If you could create an entangled pair and then separate them, you could use the device to transmit data without interception, by changing the spin on one of the particles. You can then create a signal which is modulated by the particle's information which is theoretically unbreakable, as you cannot know what spin was on the particles at any given time by intercepting the information in between the two signal points.
A whole lot of very interested organisations are researching this technique for secure communications.
Yes, there is quantum encryption, by which if someone tries to spy on your communication, it destroys the datastream such that neither they nor you can read it.
However, the real power of quantum computing lies in that a qubit can have a superposition of 0 and 1. Big deal. However, if you have, say, eight qubits, you can now represent a superposition of all integers from 0 to 255. This lets you do some rather interesting things in polynomial instead of exponential time. Factorization of large numbers (IE, breaking RSA, etc.) is one of them.
There are a number of applications of quantum computing.
One huge one is the ability to solve NP-hard problems in P-time, by using the indeterminacy of qubits to essentially brute-force the problem in parallel.
(The struck-out sentence is false. Quantum computers do not work by brute-forcing all solutions in parallel, and they are not believed to be able to solve NP-complete problems in polynomial time. See e.g. here.)
Just a update of quantum computing industry base on Greg Kuperberg's answer:
D-Wave 2 System is using quantum annealing.

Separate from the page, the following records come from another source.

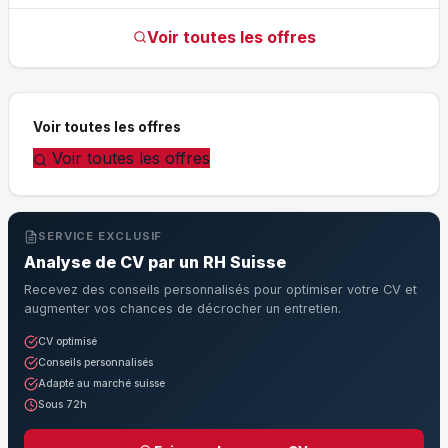
Voir toutes les offres
Voir toutes les offres
Voir toutes les offres
SERVICE EXCLUSIF
Analyse de CV par un RH Suisse
Recevez des conseils personnalisés pour optimiser votre CV et
augmenter vos chances de décrocher un entretien.
CV optimisé
Conseils personnalisés
Adapté au marché suisse
Sous 72h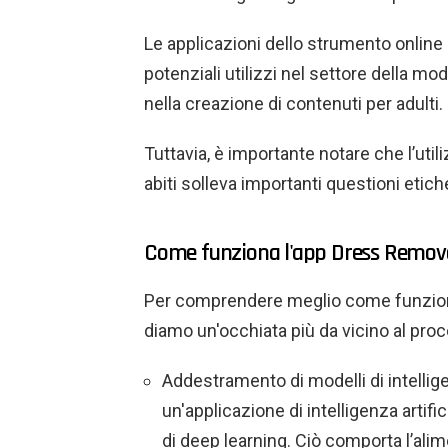
Le applicazioni dello strumento online
potenziali utilizzi nel settore della mo
nella creazione di contenuti per adulti.
Tuttavia, è importante notare che l’util
abiti solleva importanti questioni etiche
Come funziona l'app Dress Remove
Per comprendere meglio come funziona 
diamo un'occhiata più da vicino al pro
Addestramento di modelli di intelligen
un'applicazione di intelligenza artifi
di deep learning. Ciò comporta l’alim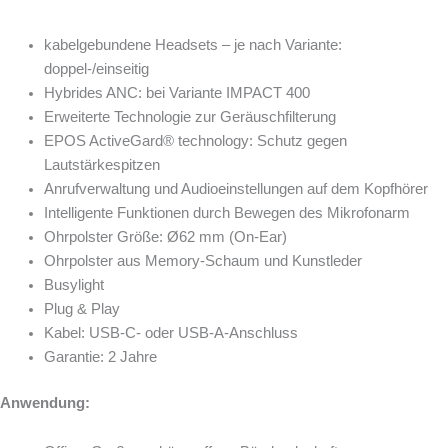
kabelgebundene Headsets – je nach Variante:
doppel-/einseitig
Hybrides ANC: bei Variante IMPACT 400
Erweiterte Technologie zur Geräuschfilterung
EPOS ActiveGard® technology: Schutz gegen
Lautstärkespitzen
Anrufverwaltung und Audioeinstellungen auf dem Kopfhörer
Intelligente Funktionen durch Bewegen des Mikrofonarm
Ohrpolster Größe: Ø62 mm (On-Ear)
Ohrpolster aus Memory-Schaum und Kunstleder
Busylight
Plug & Play
Kabel: USB-C- oder USB-A-Anschluss
Garantie: 2 Jahre
Anwendung: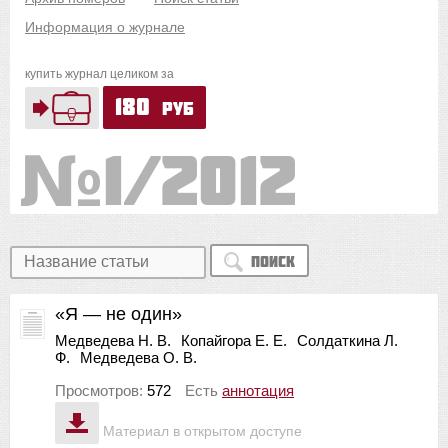
Информация о журнале
купить журнал целиком за
180
руб
1/2012
Поиск
«Я — не один»
Медведева Н. В.
Копайгора Е. Е.
Солдаткина Л.
Ф.
Медведева О. В.
Просмотров:
572
Есть
аннотация
Материал в открытом доступе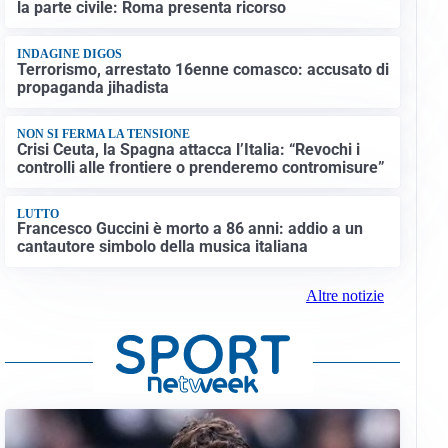
la parte civile: Roma presenta ricorso
INDAGINE DIGOS
Terrorismo, arrestato 16enne comasco: accusato di
propaganda jihadista
NON SI FERMA LA TENSIONE
Crisi Ceuta, la Spagna attacca l’Italia: “Revochi i
controlli alle frontiere o prenderemo contromisure”
LUTTO
Francesco Guccini è morto a 86 anni: addio a un
cantautore simbolo della musica italiana
Altre notizie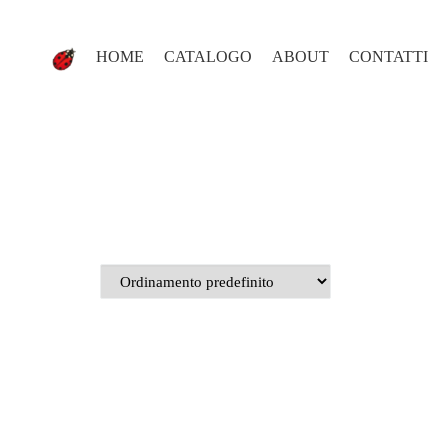
HOME
CATALOGO
ABOUT
CONTATTI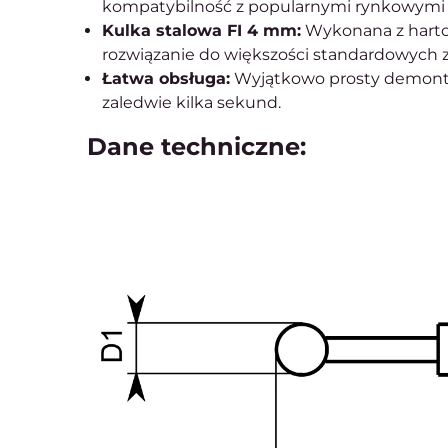
kompatybilność z popularnymi rynkowymi 
Kulka stalowa FI 4 mm:
Wykonana z hartow
rozwiązanie do większości standardowych 
Łatwa obsługa:
Wyjątkowo prosty demonta
zaledwie kilka sekund.
Dane techniczne:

The superposition quantum states will collapse to a unique state when a observation happened. The current technologies of quantum annealing is apply a physical force to 2 quantum bits, the force adds constrains to qubits so when observation happened, the qubit will have higher probability to collapse to a result that we are willing to see.
Reference:
How does a quantum machine work
I monitor recent non-peer reviewed articles on the subject, this is what I extrapolate from what I have read. a qubit, in addition to what has been said above. namely that they can hold values in superposition, they can also hold multiple bits, for example spin up/+ spin down/+ spin -/vertical , I need to abbreviate +H,-H,+V,-V Left+, LH,LV also not all of the combinations are valid and there are additional values that can be placed on the type of qubit
each used similar to ram vs rom etc. photon with a wavelength, electron with a charge, photon with a charge, photon with a spin, you get the idea, some combinations are not valid and some require additional algorithms in order to pass the argument to the next variable(location where data is stored) or qubit(location of superposition of values to be returned, if you will simply because the use of wires is by necessity limited due to size and space. One of the greatest challenges is controlling or removing Q.(quantum) decoherence. This usually means isolating the system from its environment as interactions with the external world cause the system to decohere. November 2011 researchers factorised 143 using 4 qubits. that same year, D-Wave Systems announced the first commercial quantum annealer on the market by the name D-Wave One. The company claims this system uses a 128 qubit processor chipset.May 2013, Google Inc announced that it was launching the Q. AI. Lab, hopefully to boost AI. I really do Hope I didn't waste anyones time with things they already knew. If you learned something please up.
As I can not yet comment, it really depends on what type of qubit you are working with to know the number of states for example the UNSW silicon Q. bit" vs a Diamond-neutron-valency or a SSD NMR Phosphorus - silicon vs Liquid NMR of the same.